Nach Bestallung und Asylantrag

Nach dem Asylantrag

Den Eingang des Asylantrags quittiert das BAMF mit einem Antwortbrief, der das Geschäftszeichen des Vorgangs, Belehrungen zum Verfahren und die Aufforderung enthält, bei einer bestimmten Ausländerbehörde vorzusprechen. Ziel des Termins ist es, die Aufenthaltsgestattung zu erhalten. Das Dokument gilt als eine Art Ausweisersatz, solange das Asylverfahren nicht entschieden ist.
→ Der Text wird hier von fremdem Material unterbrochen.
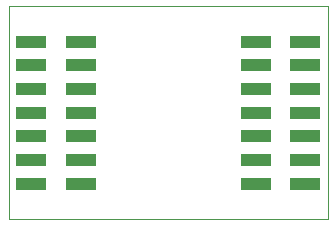
<source format=gbr>
G04 #@! TF.GenerationSoftware,KiCad,Pcbnew,8.0.3*
G04 #@! TF.CreationDate,2024-08-02T19:38:21+02:00*
G04 #@! TF.ProjectId,powermod,706f7765-726d-46f6-942e-6b696361645f,rev?*
G04 #@! TF.SameCoordinates,PXf42400PY2719c40*
G04 #@! TF.FileFunction,Soldermask,Bot*
G04 #@! TF.FilePolarity,Negative*
%FSLAX46Y46*%
G04 Gerber Fmt 4.6, Leading zero omitted, Abs format (unit mm)*
G04 Created by KiCad (PCBNEW 8.0.3) date 2024-08-02 19:38:21*
%MOMM*%
%LPD*%
G01*
G04 APERTURE LIST*
%ADD10R,2.580000X1.000000*%
G04 #@! TA.AperFunction,Profile*
%ADD11C,0.120000*%
G04 #@! TD*
G04 APERTURE END LIST*
D10*
X25085000Y-1000000D03*
X20915000Y-1000000D03*
X25085000Y-3000000D03*
X20915000Y-3000000D03*
X25085000Y-5000000D03*
X20915000Y-5000000D03*
X25085000Y-7000000D03*
X20915000Y-7000000D03*
X25085000Y-9000000D03*
X20915000Y-9000000D03*
X25085000Y-11000000D03*
X20915000Y-11000000D03*
X25085000Y-13000000D03*
X20915000Y-13000000D03*
X6085000Y-1000000D03*
X1915000Y-1000000D03*
X6085000Y-3000000D03*
X1915000Y-3000000D03*
X6085000Y-5000000D03*
X1915000Y-5000000D03*
X6085000Y-7000000D03*
X1915000Y-7000000D03*
X6085000Y-9000000D03*
X1915000Y-9000000D03*
X6085000Y-11000000D03*
X1915000Y-11000000D03*
X6085000Y-13000000D03*
X1915000Y-13000000D03*
D11*
X0Y-16000000D02*
X27000000Y-16000000D01*
X27000000Y2000000D02*
X0Y2000000D01*
X27000000Y-16000000D02*
X27000000Y2000000D01*
X0Y2000000D02*
X0Y-16000000D01*
M02*

</source>
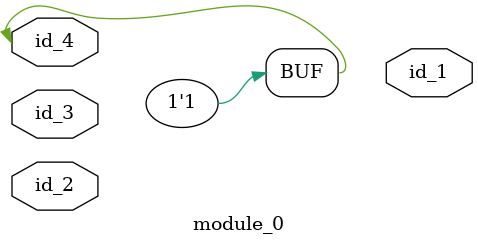
<source format=v>
module module_0 (
    id_1,
    id_2,
    id_3,
    id_4
);
  inout id_4;
  inout id_3;
  input id_2;
  output id_1;
  assign id_4 = 1;
endmodule

</source>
Engagierte Anrufe in der Zentrale mit Bitte um einen Termin vermeidet stundenlanges Warten. „Laufkunden“ ziehen frühmorgens Wartenummern für Tagestermine, diese sind jedoch oft nur für Personen verfügbar, die sich bereits um fünf Uhr morgens in die Schlange stellen. Folgende Unterlagen sollten mitgebracht werden:

  • Foto des Mündels
  • Bestallungsurkunde
  • Ausweis Vormund
  • EAC-Bescheinigung des Mündels

 

Zuweisung zu Bezirksjugendamt

Frisch gebackene Vormünder können bei der Senatsverwaltung nachfragen, wie der Stand des Clearingsverfahrens ist und ob bereits ein Bezirksjugendamt zugewiesen ist. In der Regel werden die Bezirkjugendämter zwar aus dem Geburtsmonat abgeleitet, hohe Arbeitsbelastung bestimmter Jugendämter können allerdings auch zu anderen Zuständigkeiten, etwa nach dem ersten Buchstaben des Nachnamens, führen. Ist eine Zuweisung in Sicht, kann der Vormund selbst tätig werden und eine Einrichtung mit betreutem Wohnen für seinen Mündel finden oder dies dem Bezirksjugendamt überlassen. Wichtig ist es, bei Zuständigkeit eines Bezirksjugendamts Hilfe zur Erziehung zu beantragen und Hilfeplangespräche mit dem zuständigen Bezirksjugendamt zu forcieren. Ist der Jugendliche älter als 17,5 Jahre, kann der Vormund überlegen, einen Antrag auf Hilfe für junge Volljährige anzuregen. Dabei helfen in der Regel die Betreuer der Träger, die das betreute Wohnen verantworten. Die Hilfe wird vom Bezirksjugendamt gewährt, wenn der Jugendliche noch nicht alleine in der Lage ist, einen Haushalt zu führen und ein Leben selbständig verantwortungsvoll zu führen.

Wichtig

  • Rechnungen / Quittungen des Mündels sammeln
  • Alle Umzüge des Mündels immer sofort an alle Stellen melden (wie bei Bestallungsurkunde)
  • Kein Termin ohne Begleitung
  • BAMF-Anhörung gründlich / mehrstufig vorbereiten
  • Mündel zu schriftlichen Fluchtbericht motivieren
    • Aufschreiben aus Erinnerung, so früh wie möglich
    • Bilder, Videos offline sichern
  • Zeugnisse anerkennen lassen (Senatsverwaltung, Bernhard-Weiß-Str. 6, 10178 Berlin, 030 90227-5220)
    • Es wird nicht nur die Schulbestätigung, sondern die Zeugnisse mit vermerkten Noten benötigt.